フッと自嘲するように笑うカインさんに意味がわからず首を傾げれば彼はところでと話を切り替えた。



「今日の隊務はどうだった。初めて他国に外交に行った感想は」
「ああ、はい。でもギルバートさんのところなので初めてといってもあまり緊張せずに滞りなく。報告書もまとめたので明日部隊長に提出しますね」



仕事の話となると部隊長としての見方がどうしても強くなってしまって握りこんだ手を離して向かい合うように座り直す。ベッドの上で真剣に隊務の話をする僕たちは自分でも不思議な光景だ。



「それからギルバートさんがカインさんによろしくと。父達にも伝えてくれと言われましたが」
「しばらく会っていないな。ダムシアンは大層綺麗な国になったと聞くが」
「緑が豊かな国でした。みんな明るくて」



そうかと相槌を打ってくれるカインさんに疲れも忘れて今日の出来事を話す。先ほどまでは泥のように眠ろうと思っていたのに彼の顔を見ると元気が出てくるから不思議なものだ。
けれどやはり眠い。しばらく話し込んでいたが疲れのせいか回転の鈍い頭は言葉を次げず温まった部屋に沈黙が落ちた。



「…すまんな、隊務の話など」



少しの沈黙の後、彼が自嘲気味に謝ってきた。やはり何か言いたいのかとただ黙って言葉を待つ。

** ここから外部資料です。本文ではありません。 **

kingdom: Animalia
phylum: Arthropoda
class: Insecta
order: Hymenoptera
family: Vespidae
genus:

「疲れているお前に隊務の事など言いに待っていた訳ではないんだが…思いつかなくてな。」
「何がですか?」
「お前が来るまでに考えておこうと待っていたんだが。…皆目わからん」



一体何の話だろう。さっぱり話の内容がわからない。



「あの、カインさん、何の話…」
「お前が喜ぶ物をあげたいんだがな。思いつかん。だからこれで許せ」



首を傾げた時だった。
細い手が僕の両頬に伸びて包むように上向けられる。プライベートな時間だからかなにもつけていない薄い色の唇が僕の頬に押し当てられた。何度か軽く頬を掠めるとそのまま僕の唇に彼の唇が重なる。



「え?…え?」



柔らかな感触を楽しむ間もなく離れる彼にわけがわからずぽかんとしてしまう。カインさんから僕に口付けてくれるなんて。



「…眠いだろう。長居して悪かったな」



何事もなかったように立ち上がるとぽんと僕の頭をひと撫でして彼はさっさと部屋を出て行く。相変わらず阿保の様に口を開けたまま思わず頬や唇を押さえた。



「嬉しい…けど。なんでだろ…」



閉まったドアを見つめても答えはわからない。ただ僕にこうして口づける為にずっと待っていたらしい彼に、なんて嬉しいのだろうと顔に広がる笑みは抑えようがなかった。



僕がそのわけに気づいたのは翌朝カレンダーを見てやっと。